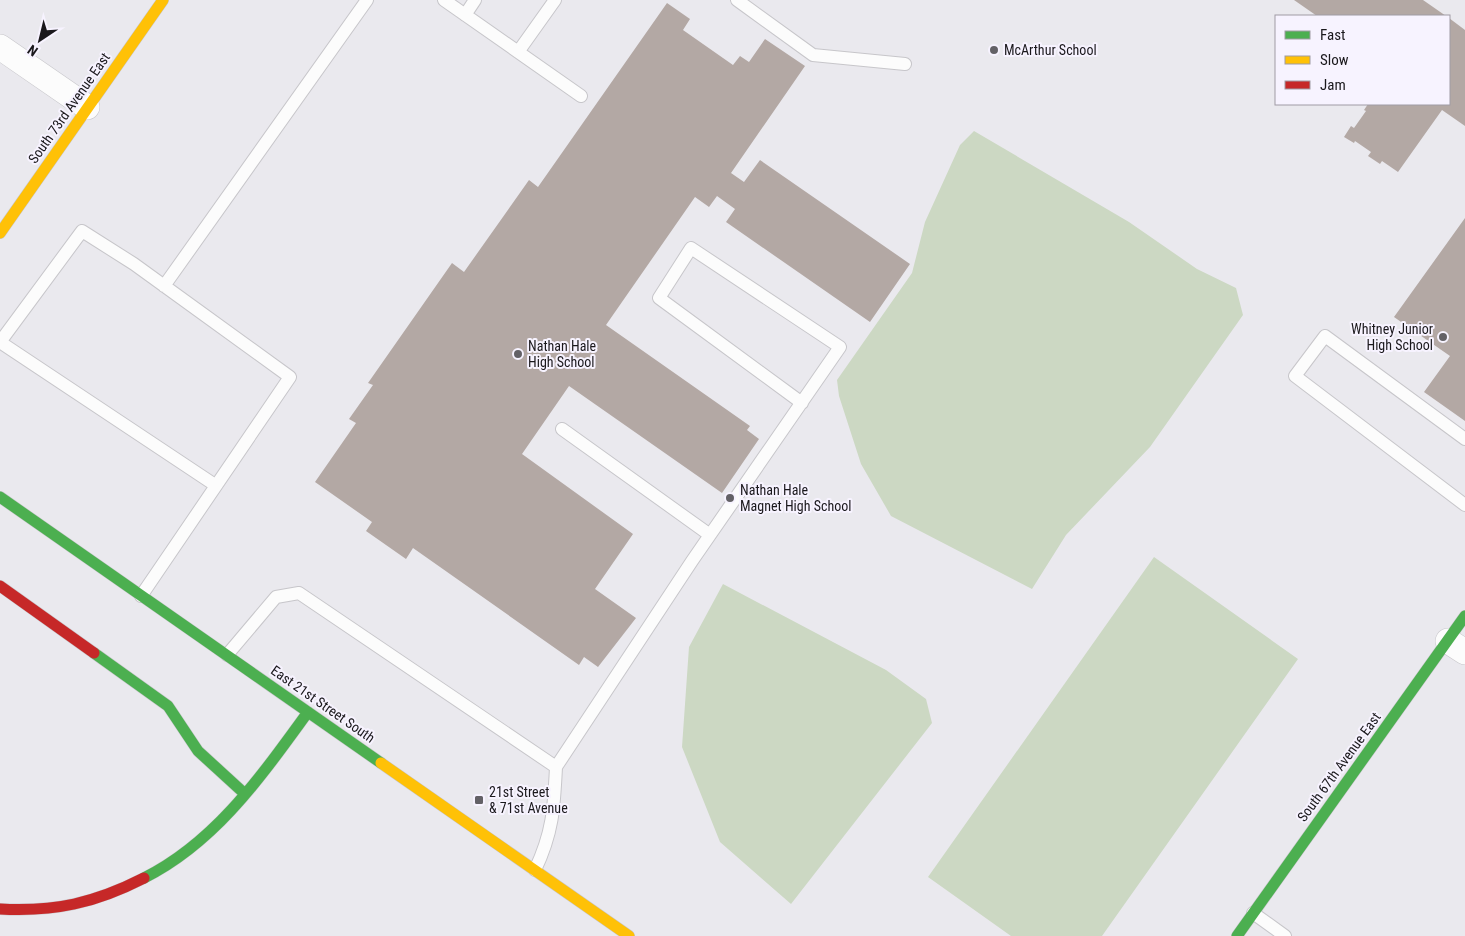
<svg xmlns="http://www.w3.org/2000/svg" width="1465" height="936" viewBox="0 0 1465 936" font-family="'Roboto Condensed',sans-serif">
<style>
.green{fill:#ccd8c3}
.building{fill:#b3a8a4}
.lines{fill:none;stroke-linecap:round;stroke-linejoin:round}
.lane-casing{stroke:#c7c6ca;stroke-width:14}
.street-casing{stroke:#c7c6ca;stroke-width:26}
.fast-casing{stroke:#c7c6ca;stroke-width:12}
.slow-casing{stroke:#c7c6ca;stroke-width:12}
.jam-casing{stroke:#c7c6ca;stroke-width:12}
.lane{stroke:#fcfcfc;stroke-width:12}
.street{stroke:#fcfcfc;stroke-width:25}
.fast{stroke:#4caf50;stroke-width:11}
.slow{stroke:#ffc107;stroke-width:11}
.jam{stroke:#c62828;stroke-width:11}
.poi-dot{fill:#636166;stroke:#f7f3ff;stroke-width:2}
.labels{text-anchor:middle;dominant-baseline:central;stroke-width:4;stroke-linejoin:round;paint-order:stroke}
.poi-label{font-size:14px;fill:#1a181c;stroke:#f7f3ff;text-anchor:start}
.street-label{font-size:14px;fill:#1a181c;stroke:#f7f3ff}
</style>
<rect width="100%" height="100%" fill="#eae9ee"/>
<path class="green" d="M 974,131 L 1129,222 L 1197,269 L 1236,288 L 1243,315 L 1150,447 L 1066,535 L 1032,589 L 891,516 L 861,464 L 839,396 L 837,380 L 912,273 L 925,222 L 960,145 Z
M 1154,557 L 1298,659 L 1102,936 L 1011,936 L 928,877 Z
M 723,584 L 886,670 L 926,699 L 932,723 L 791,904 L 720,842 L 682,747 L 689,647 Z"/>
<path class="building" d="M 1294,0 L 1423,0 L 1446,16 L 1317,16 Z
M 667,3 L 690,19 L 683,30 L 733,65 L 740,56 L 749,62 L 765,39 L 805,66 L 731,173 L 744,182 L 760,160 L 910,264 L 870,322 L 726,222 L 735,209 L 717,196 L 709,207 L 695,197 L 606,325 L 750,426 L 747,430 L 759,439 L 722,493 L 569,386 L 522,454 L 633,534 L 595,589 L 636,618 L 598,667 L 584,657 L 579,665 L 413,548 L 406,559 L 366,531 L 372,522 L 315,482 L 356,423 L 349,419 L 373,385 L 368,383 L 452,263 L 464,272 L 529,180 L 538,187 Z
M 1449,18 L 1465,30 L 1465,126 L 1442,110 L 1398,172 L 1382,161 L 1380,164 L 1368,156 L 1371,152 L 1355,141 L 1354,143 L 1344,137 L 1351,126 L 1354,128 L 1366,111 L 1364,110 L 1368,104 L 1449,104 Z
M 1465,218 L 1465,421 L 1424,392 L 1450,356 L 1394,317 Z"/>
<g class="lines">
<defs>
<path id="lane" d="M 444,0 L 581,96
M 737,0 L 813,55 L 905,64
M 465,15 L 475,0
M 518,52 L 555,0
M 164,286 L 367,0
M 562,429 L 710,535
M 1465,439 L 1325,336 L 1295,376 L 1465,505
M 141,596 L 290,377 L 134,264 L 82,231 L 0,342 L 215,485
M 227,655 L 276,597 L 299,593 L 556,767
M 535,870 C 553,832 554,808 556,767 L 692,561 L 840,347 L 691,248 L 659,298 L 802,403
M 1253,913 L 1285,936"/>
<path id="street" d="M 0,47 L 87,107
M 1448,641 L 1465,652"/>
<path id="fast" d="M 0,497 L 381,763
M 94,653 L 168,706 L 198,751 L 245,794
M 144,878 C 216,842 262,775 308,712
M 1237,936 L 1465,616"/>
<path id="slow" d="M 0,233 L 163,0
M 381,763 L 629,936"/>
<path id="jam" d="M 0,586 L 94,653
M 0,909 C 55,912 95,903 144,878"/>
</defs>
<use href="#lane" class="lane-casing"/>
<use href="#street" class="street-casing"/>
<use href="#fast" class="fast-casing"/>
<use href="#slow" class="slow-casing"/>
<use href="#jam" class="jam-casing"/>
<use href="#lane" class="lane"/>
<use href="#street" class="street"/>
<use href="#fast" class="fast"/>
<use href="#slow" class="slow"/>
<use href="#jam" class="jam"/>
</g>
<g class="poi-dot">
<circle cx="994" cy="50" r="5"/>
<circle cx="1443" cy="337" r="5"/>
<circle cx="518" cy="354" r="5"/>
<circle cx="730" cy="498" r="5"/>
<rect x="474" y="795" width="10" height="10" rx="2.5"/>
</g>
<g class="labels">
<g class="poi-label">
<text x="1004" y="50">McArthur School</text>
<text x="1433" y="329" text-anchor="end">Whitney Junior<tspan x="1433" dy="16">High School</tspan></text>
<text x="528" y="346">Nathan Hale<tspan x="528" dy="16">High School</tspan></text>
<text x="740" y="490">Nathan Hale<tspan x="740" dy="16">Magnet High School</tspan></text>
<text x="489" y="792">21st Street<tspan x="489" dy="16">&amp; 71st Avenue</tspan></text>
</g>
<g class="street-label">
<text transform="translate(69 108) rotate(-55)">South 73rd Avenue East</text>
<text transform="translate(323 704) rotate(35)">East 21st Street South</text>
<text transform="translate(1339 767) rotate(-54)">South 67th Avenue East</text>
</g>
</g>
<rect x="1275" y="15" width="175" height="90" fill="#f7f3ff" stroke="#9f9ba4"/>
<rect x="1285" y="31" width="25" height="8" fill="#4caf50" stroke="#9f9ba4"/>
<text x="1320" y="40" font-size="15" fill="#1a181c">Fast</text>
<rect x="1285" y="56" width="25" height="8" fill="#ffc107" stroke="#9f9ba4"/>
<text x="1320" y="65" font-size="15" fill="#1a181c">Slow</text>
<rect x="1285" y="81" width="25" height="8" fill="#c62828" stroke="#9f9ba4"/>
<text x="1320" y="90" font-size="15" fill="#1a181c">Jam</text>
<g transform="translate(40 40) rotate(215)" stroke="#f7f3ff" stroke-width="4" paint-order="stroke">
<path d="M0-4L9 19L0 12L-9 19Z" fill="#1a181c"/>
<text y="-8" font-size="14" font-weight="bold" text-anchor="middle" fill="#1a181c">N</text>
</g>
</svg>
########################################
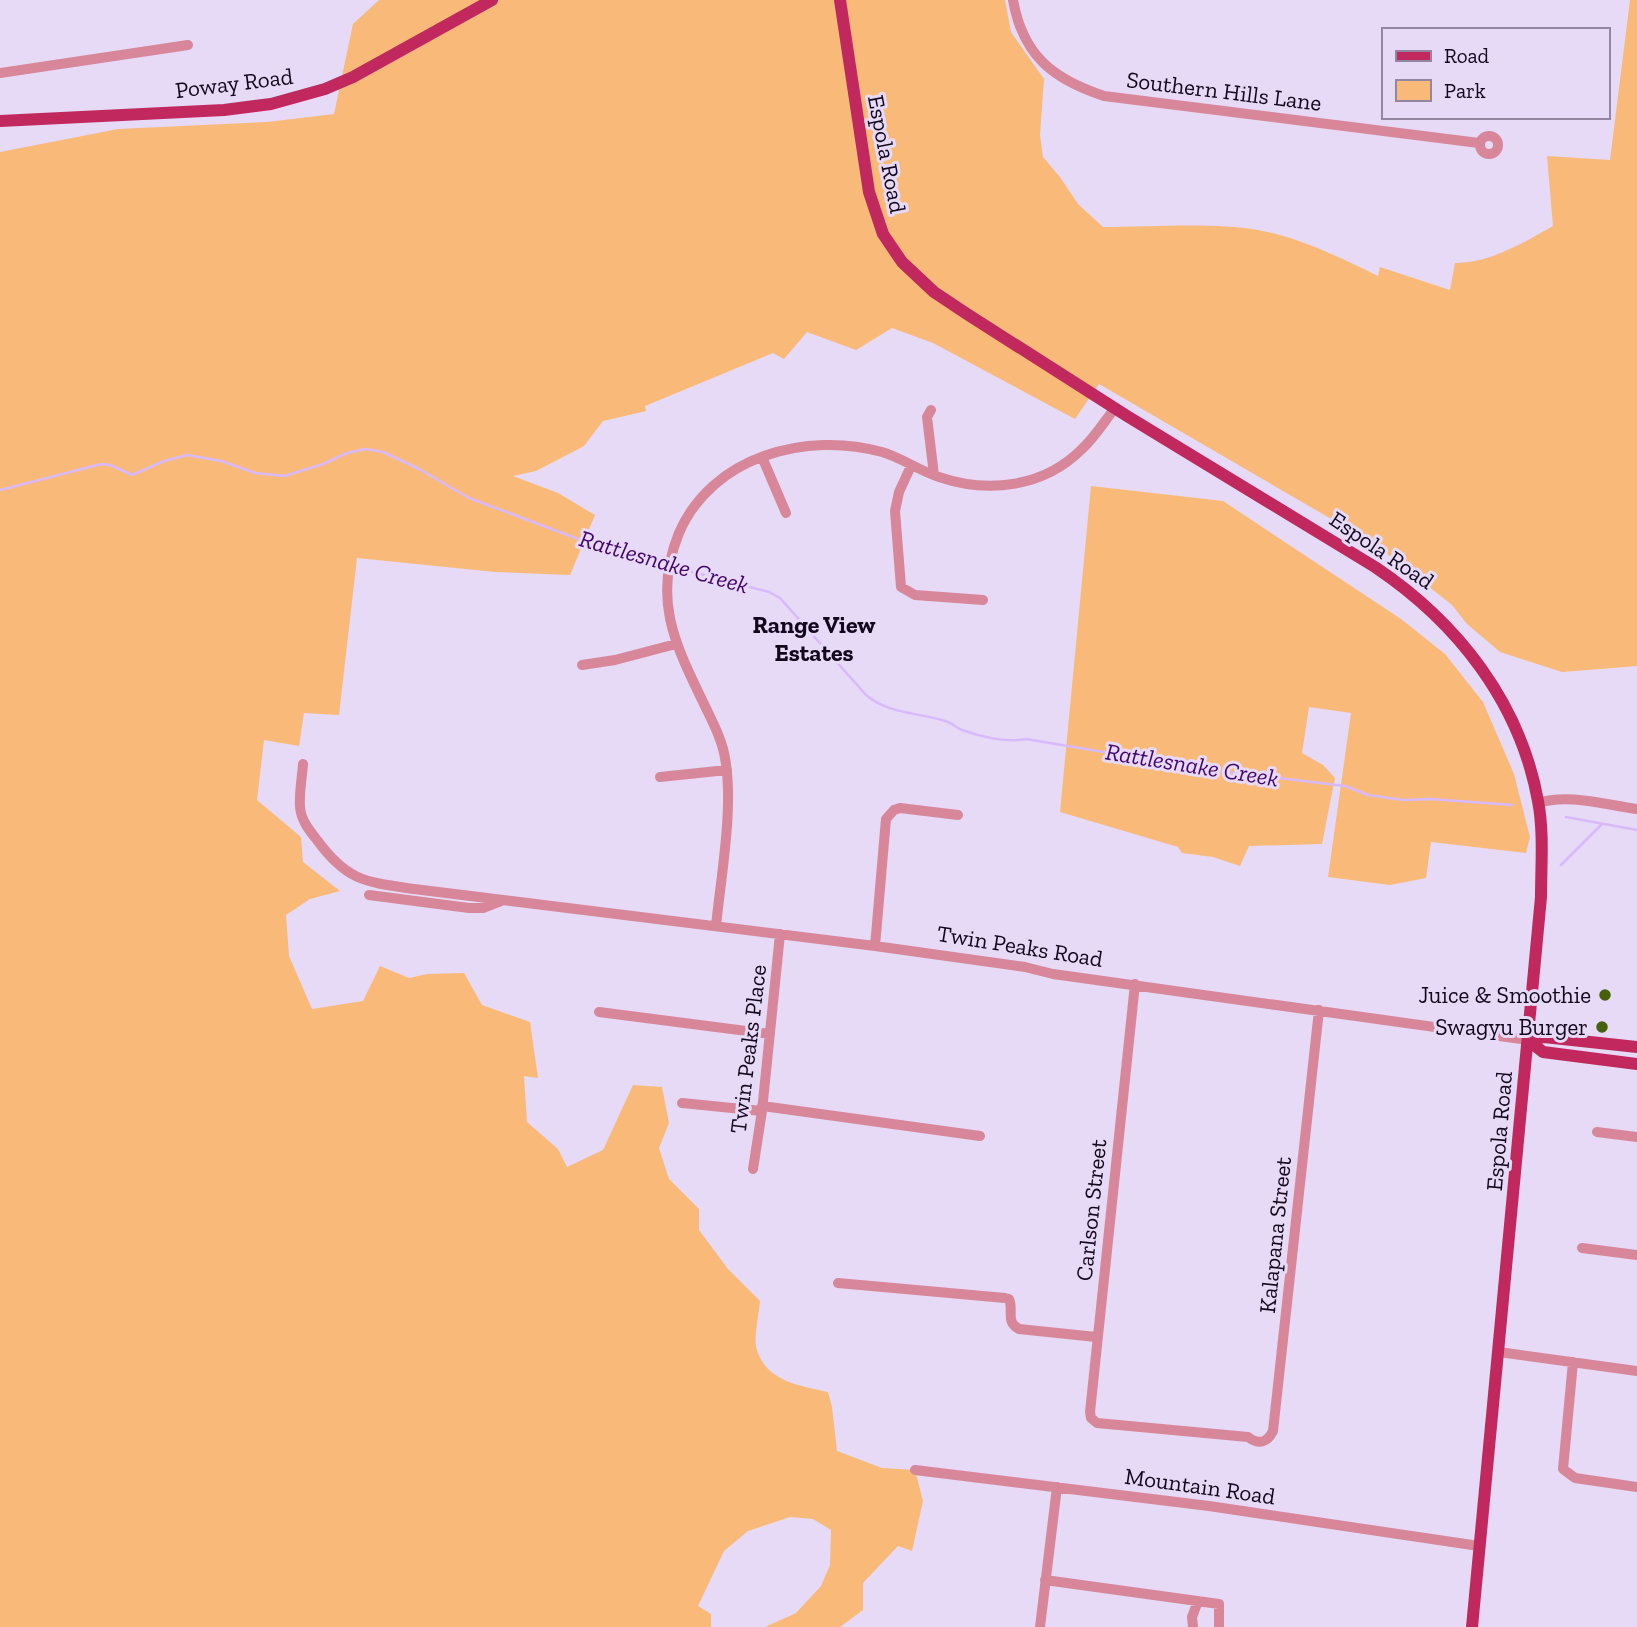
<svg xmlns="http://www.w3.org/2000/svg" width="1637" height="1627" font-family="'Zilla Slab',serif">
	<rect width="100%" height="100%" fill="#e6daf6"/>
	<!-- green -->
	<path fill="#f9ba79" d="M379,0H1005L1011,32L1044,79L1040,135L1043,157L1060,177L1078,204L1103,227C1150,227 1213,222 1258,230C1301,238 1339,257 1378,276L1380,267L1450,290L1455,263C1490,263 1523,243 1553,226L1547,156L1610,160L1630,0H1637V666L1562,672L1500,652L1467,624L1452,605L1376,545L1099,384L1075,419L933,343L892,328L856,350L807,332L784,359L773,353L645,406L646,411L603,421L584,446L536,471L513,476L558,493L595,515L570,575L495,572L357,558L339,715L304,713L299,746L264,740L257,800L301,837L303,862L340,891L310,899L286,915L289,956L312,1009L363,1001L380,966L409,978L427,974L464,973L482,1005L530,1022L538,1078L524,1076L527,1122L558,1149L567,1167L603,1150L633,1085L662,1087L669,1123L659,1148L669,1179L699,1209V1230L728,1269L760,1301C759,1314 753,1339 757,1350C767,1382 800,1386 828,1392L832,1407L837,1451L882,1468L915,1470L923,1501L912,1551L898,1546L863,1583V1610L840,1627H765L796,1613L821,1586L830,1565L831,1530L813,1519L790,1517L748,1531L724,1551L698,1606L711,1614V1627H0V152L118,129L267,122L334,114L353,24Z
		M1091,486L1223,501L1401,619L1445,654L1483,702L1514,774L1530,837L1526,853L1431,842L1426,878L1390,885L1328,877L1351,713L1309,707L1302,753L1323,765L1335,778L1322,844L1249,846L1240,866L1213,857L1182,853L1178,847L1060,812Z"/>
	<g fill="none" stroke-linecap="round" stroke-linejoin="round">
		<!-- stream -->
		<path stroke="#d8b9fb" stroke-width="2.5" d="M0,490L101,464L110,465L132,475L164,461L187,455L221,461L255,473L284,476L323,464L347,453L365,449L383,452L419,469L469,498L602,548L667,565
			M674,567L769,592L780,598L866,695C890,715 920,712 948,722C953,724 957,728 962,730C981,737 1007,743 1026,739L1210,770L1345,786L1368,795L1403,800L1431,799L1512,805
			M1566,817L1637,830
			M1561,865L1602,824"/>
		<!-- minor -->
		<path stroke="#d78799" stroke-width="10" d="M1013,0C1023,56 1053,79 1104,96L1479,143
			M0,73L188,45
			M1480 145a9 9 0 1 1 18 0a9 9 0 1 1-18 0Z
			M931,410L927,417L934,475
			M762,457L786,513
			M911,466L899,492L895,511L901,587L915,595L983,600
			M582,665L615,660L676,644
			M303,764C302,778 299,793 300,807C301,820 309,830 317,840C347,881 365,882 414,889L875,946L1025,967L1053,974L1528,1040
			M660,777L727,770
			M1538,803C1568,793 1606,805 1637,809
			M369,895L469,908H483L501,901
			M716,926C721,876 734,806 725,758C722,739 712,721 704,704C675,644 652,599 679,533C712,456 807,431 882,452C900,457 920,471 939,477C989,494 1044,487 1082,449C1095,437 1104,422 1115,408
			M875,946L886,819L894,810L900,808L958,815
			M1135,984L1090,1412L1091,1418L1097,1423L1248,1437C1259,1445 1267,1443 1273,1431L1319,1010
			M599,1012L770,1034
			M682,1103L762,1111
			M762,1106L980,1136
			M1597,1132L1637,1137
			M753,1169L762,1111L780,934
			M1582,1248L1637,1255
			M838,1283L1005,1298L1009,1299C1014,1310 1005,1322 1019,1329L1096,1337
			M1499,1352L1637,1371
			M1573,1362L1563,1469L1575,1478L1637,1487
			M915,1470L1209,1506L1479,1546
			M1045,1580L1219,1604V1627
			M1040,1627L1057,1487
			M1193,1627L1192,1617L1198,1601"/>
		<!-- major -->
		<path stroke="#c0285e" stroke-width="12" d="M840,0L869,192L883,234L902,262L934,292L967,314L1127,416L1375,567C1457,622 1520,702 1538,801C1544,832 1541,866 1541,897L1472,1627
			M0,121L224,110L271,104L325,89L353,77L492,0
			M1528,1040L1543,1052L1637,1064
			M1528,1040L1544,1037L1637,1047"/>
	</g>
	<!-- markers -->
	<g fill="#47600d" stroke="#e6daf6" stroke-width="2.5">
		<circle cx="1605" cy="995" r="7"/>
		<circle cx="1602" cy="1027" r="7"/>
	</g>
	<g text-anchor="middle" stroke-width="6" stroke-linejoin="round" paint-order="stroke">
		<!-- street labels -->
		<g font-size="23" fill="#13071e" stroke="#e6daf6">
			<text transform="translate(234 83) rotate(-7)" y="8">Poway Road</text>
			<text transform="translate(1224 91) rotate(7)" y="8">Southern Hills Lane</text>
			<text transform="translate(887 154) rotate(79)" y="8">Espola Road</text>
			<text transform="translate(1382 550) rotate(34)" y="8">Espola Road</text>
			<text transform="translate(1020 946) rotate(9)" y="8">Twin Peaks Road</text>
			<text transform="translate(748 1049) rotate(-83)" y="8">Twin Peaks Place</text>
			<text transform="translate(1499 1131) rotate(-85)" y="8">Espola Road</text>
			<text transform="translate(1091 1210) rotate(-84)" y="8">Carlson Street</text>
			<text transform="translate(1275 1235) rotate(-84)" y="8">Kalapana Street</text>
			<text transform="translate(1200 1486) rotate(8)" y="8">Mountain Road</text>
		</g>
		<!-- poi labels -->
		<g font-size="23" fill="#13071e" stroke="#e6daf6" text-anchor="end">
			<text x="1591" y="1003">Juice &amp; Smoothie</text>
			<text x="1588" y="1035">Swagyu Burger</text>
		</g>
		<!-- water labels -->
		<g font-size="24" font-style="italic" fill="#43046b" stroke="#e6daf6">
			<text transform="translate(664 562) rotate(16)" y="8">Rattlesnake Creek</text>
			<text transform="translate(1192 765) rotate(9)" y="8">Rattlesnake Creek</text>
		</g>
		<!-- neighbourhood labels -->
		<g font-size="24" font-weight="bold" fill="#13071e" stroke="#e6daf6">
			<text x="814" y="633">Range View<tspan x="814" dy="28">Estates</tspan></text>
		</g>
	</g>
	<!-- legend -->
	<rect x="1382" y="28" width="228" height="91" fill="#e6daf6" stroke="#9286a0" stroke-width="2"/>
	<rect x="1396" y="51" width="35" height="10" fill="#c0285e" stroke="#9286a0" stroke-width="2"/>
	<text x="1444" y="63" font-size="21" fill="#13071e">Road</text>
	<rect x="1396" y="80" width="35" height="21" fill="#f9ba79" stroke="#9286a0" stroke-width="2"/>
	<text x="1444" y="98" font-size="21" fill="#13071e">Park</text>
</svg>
########################################
**Exercise objective**
For the string "lines", go through the entries above and copy each line where it occurs.

**Result of the exercise**
.lines{fill:none;stroke-linecap:round;stroke-linejoin:round}
<g class="lines">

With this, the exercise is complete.